When a sniper pulls the trigger, everyone hits the dirt and looks for cover. The problem is that if you don’t know where the shot came from you can’t be sure you’re actually out of sight. How could your smartphone help you to know whether you’ve actually gotten to safety or if you are still out in the open? Engineers have researched a new means to determine where shots are fired from.

This technology has already been in place for soldiers for several years – helmets with built-in microphones link together to form a network, and the distance and direction of the sound of the shot can then be determined to pinpoint accuracy. But this doesn’t help local police enforcement or security agencies who either don’t wear helmets, or simply don’t have the funding for such technological advancements.

This is where smartphones come in, as the same process can be duplicated using sound detection from the cell phones of officers or guards. Of course, this means it takes a team to triangulate the source of the blast – one device alone won’t do the task, but if all of the officers in a squad have their phones linked the process should work in the same manner.

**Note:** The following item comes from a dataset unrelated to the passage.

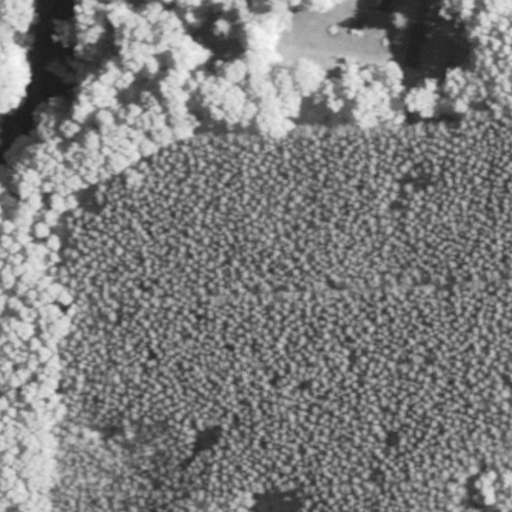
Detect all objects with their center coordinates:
building: (384, 4)
river: (49, 63)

The device uses bluetooth to transmit data back and forth between each phone. Size-wise it resembles a deck of playing cards, enabling each member of a force to carry it on their person easily. The phones do the rest by communicating with one another and positioning the source of the gunfire.

There are two versions available dependent upon the number of units being used and the range required. With six units the device can give an exact location, but the other version can function with just two phones if merely a general location of the shooter is sufficient. Such devices may prove to be lifesaving for local law enforcement agencies.